Every now and then, popular culture uses classical themes to promote what they have produced. UMKC’s Conservatory did a rendition of one of those pieces of music during a Senior Recital on Saturday evening, featuring “Flight of the Bumblebee for Two Oboes” (1899), by Nikolai Rimsky-Korsakov. The UMKC players performed the piece remarkably well, along with the other music they produced that evening.
The first offering was by Emile Paladilhe, 1844-1926. It had a modern yet classical sound to it. There was frequent interaction between the piano and the oboe. Dan Velicer played the piano and Ashleen Atchue played the oboe for the piece. Both pulled it off effortlessly.
The second piece was unique piece of music in of itself. It was written by Henri Tomasi (1901-1971), a more modern composer. It had 4 movements, the first two of which were in French – Peruvienne (Peruvian) and Nigerienne (Nigerian). It was also a solo effort by Atchue, as she gave a polished performance of the overall piece.
Frantisek Krommer (1759-1831) composed the third selection, with three movements to it. The piano, by Velicer, had frequent mini-solos in the piece, while the oboe, played by Atchue, was remarkable. The piano especially changed in immensity throughout the piece.

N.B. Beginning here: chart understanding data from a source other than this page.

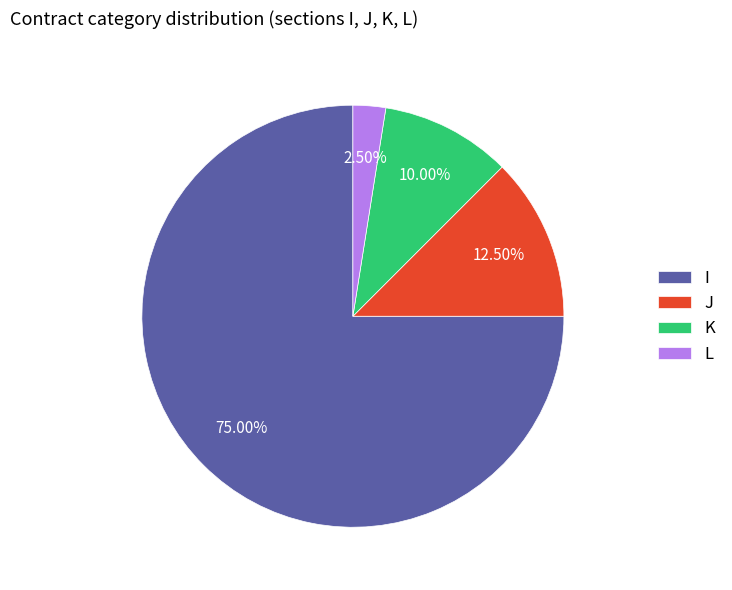

How many segments does this pie chart have?

4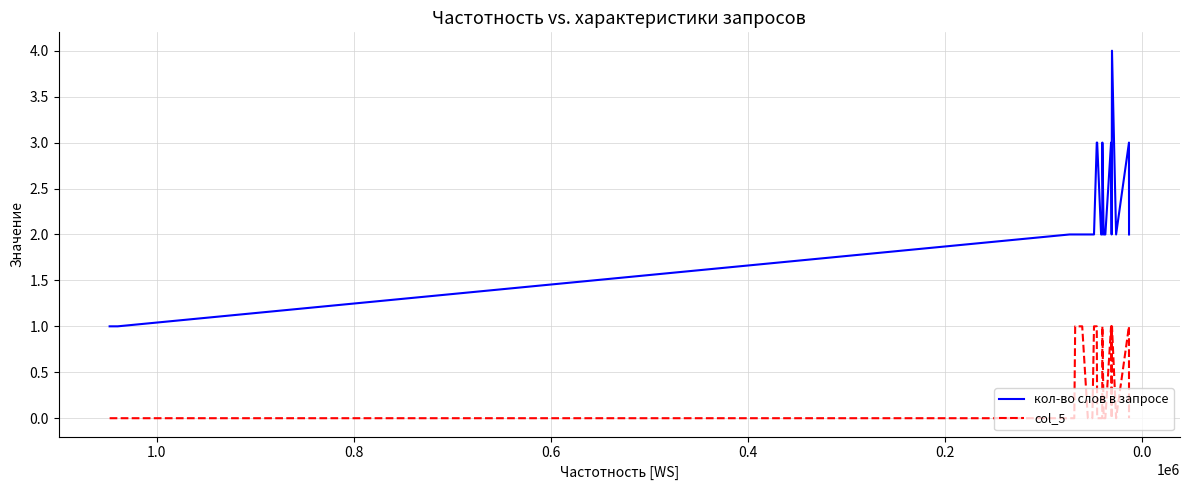

What is the sum of all col_5 values?

8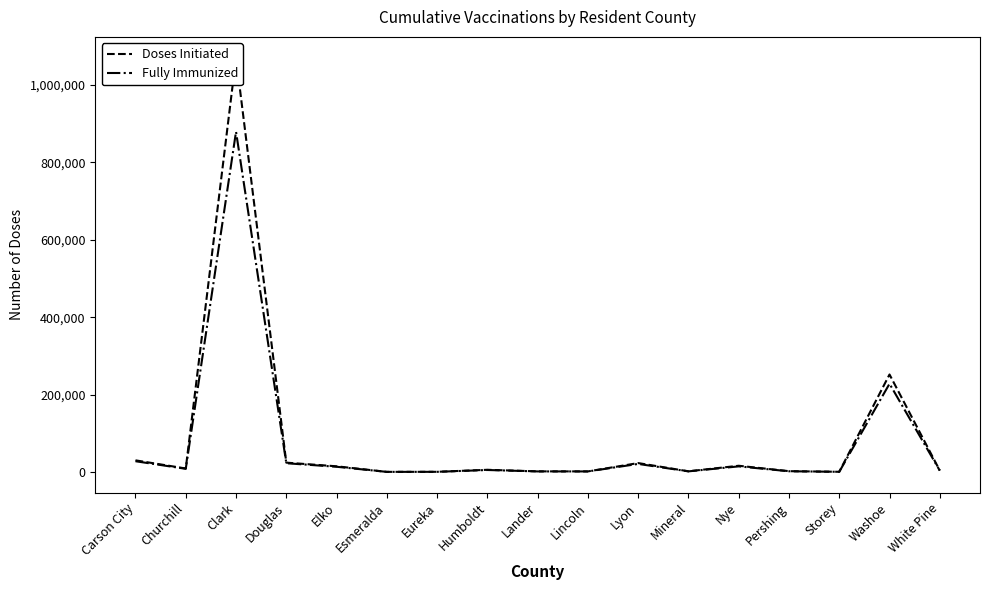

How many values in the Doses Initiated series are below 5683?

8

The last, aforementioned piece of music, “Flight of the Bumblebee for Two Oboes” (1899), was performed with two oboes and an English horn by Cassandra Goodwin. The performers were dressed in a way that resembled bees, especially by use of their head accessories. The piece was stunningly quick, comprising of only a minute or so in duration.
Professor Celeste Johnson of the UMKC Conservatory was simply pleased, especially with the last selection of music.
“The Flight of the Bumblebee capped off the recital with a bit of wit and humor,” she said enthusiastically.